Travail à faire =>
[1] D'après le texte sur le Donbass, en quelle année a-t-on découvert les ressources en charbon de la région ?
[2] Recopiez sans rien changer le passage du texte sur le Donbass qui commence aux mots « Un équilibre qui » et se termine après les mots « de l’Empire russe. ».

Source =>
------------------------------------------------------------------------

L’héritage soviétique du Donbass
Si la Russie est tant intéressée par ce qu’il se passe en Ukraine et plus particulièrement au Donbass, c’est parce qu’elle affirme que son héritage est historiquement russe. Vladimir Poutine a plusieurs fois déclaré par le passé vouloir protéger cet héritage : « Les Russes, les Ukrainiens et les Biélorusses sont tous des descendants de l’ancienne Rus, qui était le plus grand État d’Europe. » Pour Poutine, l’éloignement entre la Russie et l’Ukraine est le fait de l’influence américaine et européenne qui vise à « entraîner petit à petit l’Ukraine dans un jeu géopolitique dangereux, visant à faire de ce territoire une barrière entre l’Europe et la Russie. Nous ne l’accepterons jamais », rappelait-il en juillet 2021 dans un article officiel du Kremlin.
Le territoire du Donbass, avant d’être nommé ainsi au XXe siècle, a d’abord été habité pendant des siècles par diverses tribus nomades telles que les Scythes, les Huns, les Bulgares, ou les Tatars turcs. La région était alors constituée en grande partie de steppes et n’était que très peu peuplée jusqu’à la seconde moitié du XVIIe siècle. Elle est alors colonisée par des populations slaves d’Europe orientale qui y établissent les premières installations et villes autour du fleuve Donets. Le Donbass était alors divisé entre le contrôle de l’Hetmanat cosaque ukrainien et du Khanat turc de Crimée.
Un équilibre qui dure jusqu’à la fin du XVIIIe siècle, lorsque l’Empire russe conquis finalement l’Hetmanat et annexe le Khanat turc. De nombreux Russes migrent alors dans cette région pleine de promesses, désignée par le Tsar comme la « nouvelle Russie ». Bénéficiant de vastes ressources en charbon, découvertes en 1721, la région devient alors un point stratégique dans un contexte où la révolution industrielle s’installe en Europe. C’est d’ailleurs de là que vient son nom : bassin houiller de Donets, ou Donbass, désignant la zone située le long du fleuve Donets où se trouvaient la plupart des réserves de charbon. Un développement économique qui attire encore de nombreuses vagues d’immigration. En 1897, les Ukrainiens représentaient 52,4 % de la population de la région, tandis que les Russes ethniques en représentaient 28,7 %, selon un recensement de l’Empire russe.
La révolution russe de 1917 met fin à l’empire et voit la naissance de la République populaire ukrainienne, dont les forces prennent le contrôle du Donbass et l’intègrent à l’État ukrainien. État qui sera finalement intégré à l’URSS en 1922 en tant que république socialiste soviétique d’Ukraine. Le Donbass est alors victime d’une « décosaquisation » majeure orchestrée par les bolcheviks : un processus d’élimination des populations cosaques présentes depuis le XVIIe siècle sur le territoire. Certains historiens parlent d’une entreprise « génocidaire », parmi lesquels le Français Nicolas Werth, directeur de recherche à l’Institut d’histoire du temps présent, affilié au CNRS. Dans les années qui suivent, la région doit également affronter de terribles famines qui déciment le territoire et souffre énormément des conséquences de la seconde guerre mondiale. De nombreux ouvriers russes viennent alors participer à la reconstruction et repeupler la région. La population russe augmente alors drastiquement. S’il n’étaient que 639 000 en 1926, le nombre de Russes dans le Donbass passe à 2,55 millions en 1959. Lors du recensement soviétique de 1989, 45 % de la population du Donbass se revendiquait d’appartenance russe.

------------------------------------------------------------------------

Informations présentées =>
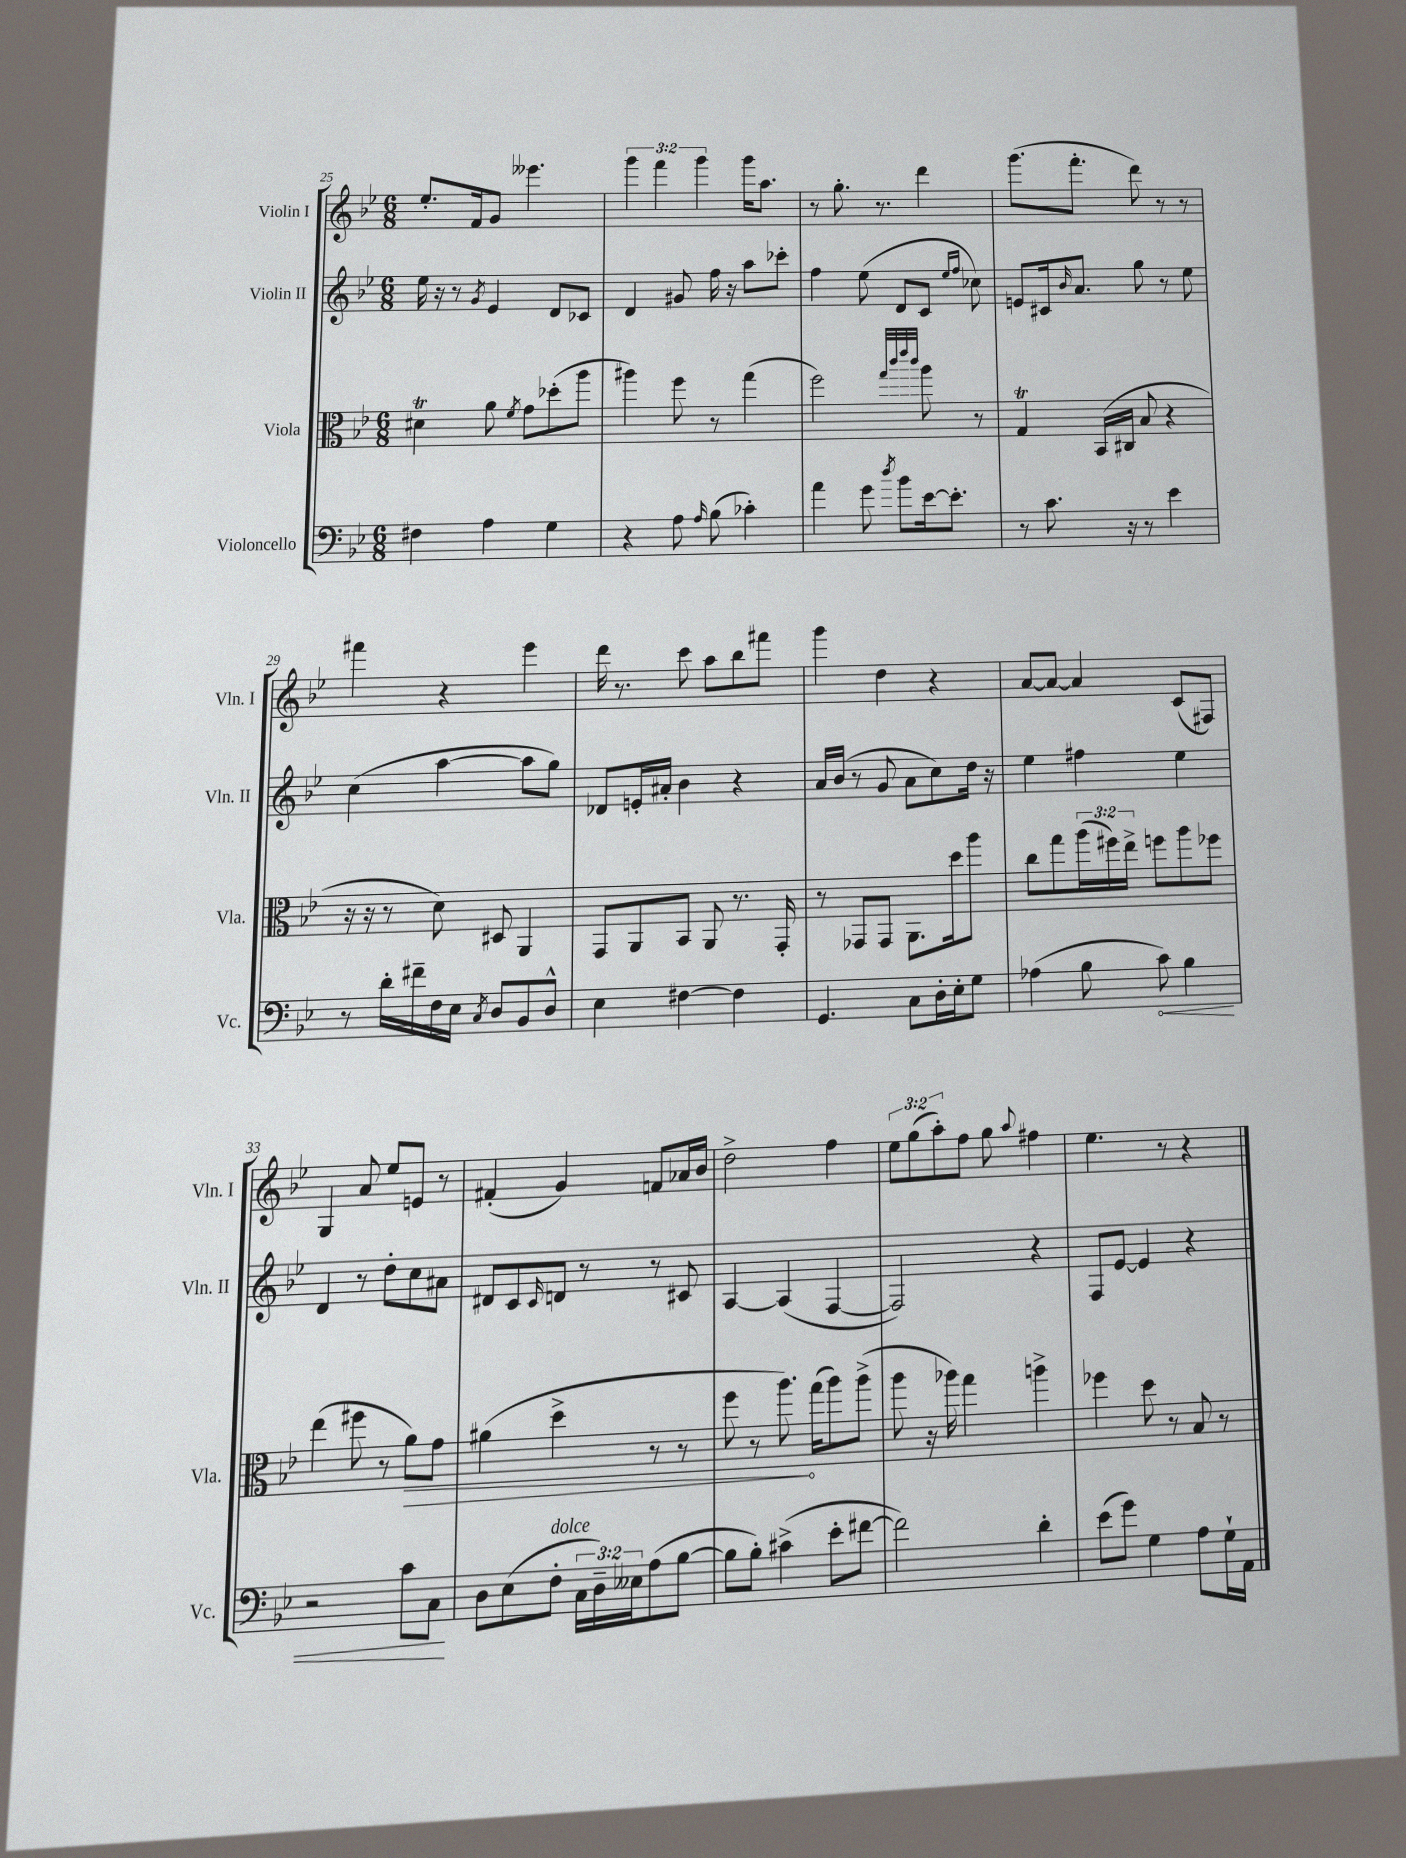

**kern	**dynam	**kern	**dynam	**kern	**kern
*part4	*part4	*part3	*part3	*part2	*part1
*staff4	*staff4	*staff3	*staff3	*staff2	*staff1
*I"Violoncello	*	*I"Viola	*	*I"Violin II	*I"Violin I
*I'Vc.	*	*I'Vla.	*	*I'Vln. II	*I'Vln. I
*clefF4	*	*clefC3	*	*clefG2	*clefG2
*k[b-e-]	*	*k[b-e-]	*	*k[b-e-]	*k[b-e-]
*M6/8	*	*M6/8	*	*M6/8	*M6/8
=25	=25	=25	=25	=25	=25
4F#X\	.	4d#Xt\	.	16ee-\	8.ee-'/L
.	.	.	.	16r	.
.	.	.	.	8r	.
.	.	.	.	.	16f/k
.	.	.	.	8qg/	.
4A\	.	8a\	.	4e-/	8g/J
.	.	8qf/	.	.	.
.	.	8g\L	.	.	4.eee--X\
4G\	.	(8dd-X'\	.	8d/L	.
.	.	8aa\J	.	8c-X/J	.
=26	=26	=26	=26	=26	=26
4r	.	4aa#X\)	.	4d/	6ggg\
.	.	.	.	.	6fff\
8A\	.	8ff\	.	8g#X/	.
.	.	.	.	.	6ggg\
16qqA/	.	.	.	.	.
(8B-\	.	8r	.	16ff\	.
.	.	.	.	16r	.
4c-X'\)	.	(4gg\	.	8aa\L	16ggg\KL
.	.	.	.	.	8.aa\J
.	.	.	.	8ccc-X'\J	.
=27	=27	=27	=27	=27	=27
4a\	.	2ff\)	.	4ff\	8r
.	.	.	.	.	8.gg'\
8g\	.	.	.	(8ee-\	.
.	.	.	.	.	8.r
8qdd/	.	.	.	.	.
8b-\L	.	.	.	8d/L	.
.	.	32qqgg/LLL	.	.	.
.	.	32qqccc/	.	.	.
.	.	32qqeee-/	.	.	.
.	.	32qqccc/JJJ	.	.	.
[16e-\k	.	8aa\	.	8c/J	4ddd\
8.e-'\J]	.	.	.	.	.
.	.	.	.	16qqee-/LL	.
.	.	.	.	16qqff/JJ	.
.	.	8r	.	8cc-X\)	.
=28	=28	=28	=28	=28	=28
8r	.	4GT/	.	8en/L	(8.ggg\L
8.c\	.	.	.	16c#X/k	.
.	.	.	.	16qqb-/	.
.	.	.	.	8.a/J	8.fff'\J
.	.	(16BB-/LL	.	.	.
16r	.	16C#X/JJ	.	.	.
8r	.	8B-/	.	8gg\	8ddd\)
4e-\	.	4r	.	8r	8r
.	.	.	.	8ee-\	8r
!!LO:LB:g=z
=29	=29	=29	=29	=29	=29
8r	.	16r	.	(4cc\	4fff#X\
.	.	16r	.	.	.
16d'\LL	.	8r	.	.	.
16f#X~\	.	.	.	.	.
16F\	.	8d\)	.	[4aa\	4r
16E-\JJ	.	.	.	.	.
8qC/	.	.	.	.	.
8D/L	.	8D#X/	.	.	.
8BB-/	.	4AA/	.	8aa\L]	4eee-\
8D^^/J	.	.	.	8gg\J)	.
=30	=30	=30	=30	=30	=30
4E-\	.	8GG/L	.	8d-X/L	16ddd\
.	.	.	.	.	8.r
.	.	8AA/	.	16en'/L	.
.	.	.	.	16a#X'/JJ	.
[4F#X\	.	8BB-/J	.	4b-\	8ccc\
.	.	8AA/	.	.	8aa\L
4F#\]	.	8.r	.	4r	8bb-\
.	.	.	.	.	8fff#X\J
.	.	16GG'/	.	.	.
=31	=31	=31	=31	=31	=31
4.GG/	.	8r	.	16a/LL	4ggg\
.	.	.	.	(16b-/JJ	.
.	.	8GG-X/L	.	8r	.
.	.	8GG-/J	.	8g/	4dd\
8C\L	.	8.AA\L	.	8a\L	.
16D'\L	.	.	.	8cc\)	4r
16E-'\J	.	16dd\k	.	.	.
8G\J	.	8aa\J	.	16dd\Jk	.
.	.	.	.	16r	.
=32	=32	=32	=32	=32	=32
(4A-X\	.	8cc\L	.	4ee-\	[8a/L
.	.	8gg\	.	.	8a/J_
8B-\	.	(24aa\L	.	4ff#X\	4a/]
.	.	24ff#X\)	.	.	.
.	.	24ee-^\JJ	.	.	.
!	!LO:HP:b	!	!	!	!
8c\)	<	8ffn\L	.	.	.
4B-\	.	8aa\	.	4ee-\	(8c/L
.	.	8ff-X\J	.	.	8F#X/J)
!!LO:LB:g=z
=33	=33	=33	=33	=33	=33
2r	.	(4ee-\	.	4d/	4G/
.	.	8ff#X\	.	8r	8a/
.	.	8r	.	8dd'\L	8ee-/L
!	!	!	!LO:HP:b	!	!
8c\L	.	8a\L)	>	8cc\	8en/J
8C\J	.	8g\J	.	8a#X\J	8r
.	[	.	.	.	.
=34	=34	=34	=34	=34	=34
8D\L	.	(4a#X\	.	8d#X/L	(4f#X'/
(8E-\	.	.	.	8c/	.
.	.	.	.	16qqc/	.
!LO:TX:a:i:t=dolce	!	!	!	!	!
8F'\J	.	4dd^\	.	8dn/J	4g/)
24C\LL	.	.	.	8r	.
24D~\)	.	.	.	.	.
24E--X\J	.	.	.	.	.
(8A\	.	8r	.	8r	8fn/L
[8B-\J	.	8r	.	8c#X/	16a-X/L
.	.	.	.	.	16b-/JJ
=35	=35	=35	=35	=35	=35
8B-\L]	.	8ff\	.	[4A/	2dd^\
8B-'\J)	.	8r	.	.	.
(4c#X^\	.	8.aa\)	.	(4A/]	.
.	.	(16gg\KL	]	.	.
8e-'\L	.	8aa\)	.	[4F/	4ff\
[8f#X\J	.	(8aa^\J	.	.	.
=36	=36	=36	=36	=36	=36
2f#\])	.	8aa\	.	2F/])	12ee-\L
.	.	.	.	.	(12gg\
.	.	16r	.	.	.
.	.	.	.	.	12aa'\)
.	.	16aa-X\)	.	.	.
.	.	4gg\	.	.	8ff\J
.	.	.	.	.	8gg\
.	.	.	.	.	8qqaa/
4d'\	.	4aan^\	.	4r	4ff#X\
=37	=37	=37	=37	=37	=37
(8e-\L	.	4ff-X\	.	8F/L	4.ee-\
8g\J)	.	.	.	[8e-/J	.
4G\	.	8dd\	.	4e-/]	.
.	.	8r	.	.	8r
8A\L	.	8B-/	.	4r	4r
16G`\L	.	8r	.	.	.
16AA\JJ	.	.	.	.	.
==	==	==	==	==	==
*-	*-	*-	*-	*-	*-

------------------------------------------------------------------------

Corrigé des exercices =>
[1] Elles ont été découvertes en 1721.

[2]
Un équilibre qui dure jusqu’à la fin du XVIIIe siècle, lorsque l’Empire russe conquis finalement l’Hetmanat et annexe le Khanat turc. De nombreux Russes migrent alors dans cette région pleine de promesses, désignée par le Tsar comme la « nouvelle Russie ». Bénéficiant de vastes ressources en charbon, découvertes en 1721, la région devient alors un point stratégique dans un contexte où la révolution industrielle s’installe en Europe. C’est d’ailleurs de là que vient son nom : bassin houiller de Donets, ou Donbass, désignant la zone située le long du fleuve Donets où se trouvaient la plupart des réserves de charbon. Un développement économique qui attire encore de nombreuses vagues d’immigration. En 1897, les Ukrainiens représentaient 52,4 % de la population de la région, tandis que les Russes ethniques en représentaient 28,7 %, selon un recensement de l’Empire russe.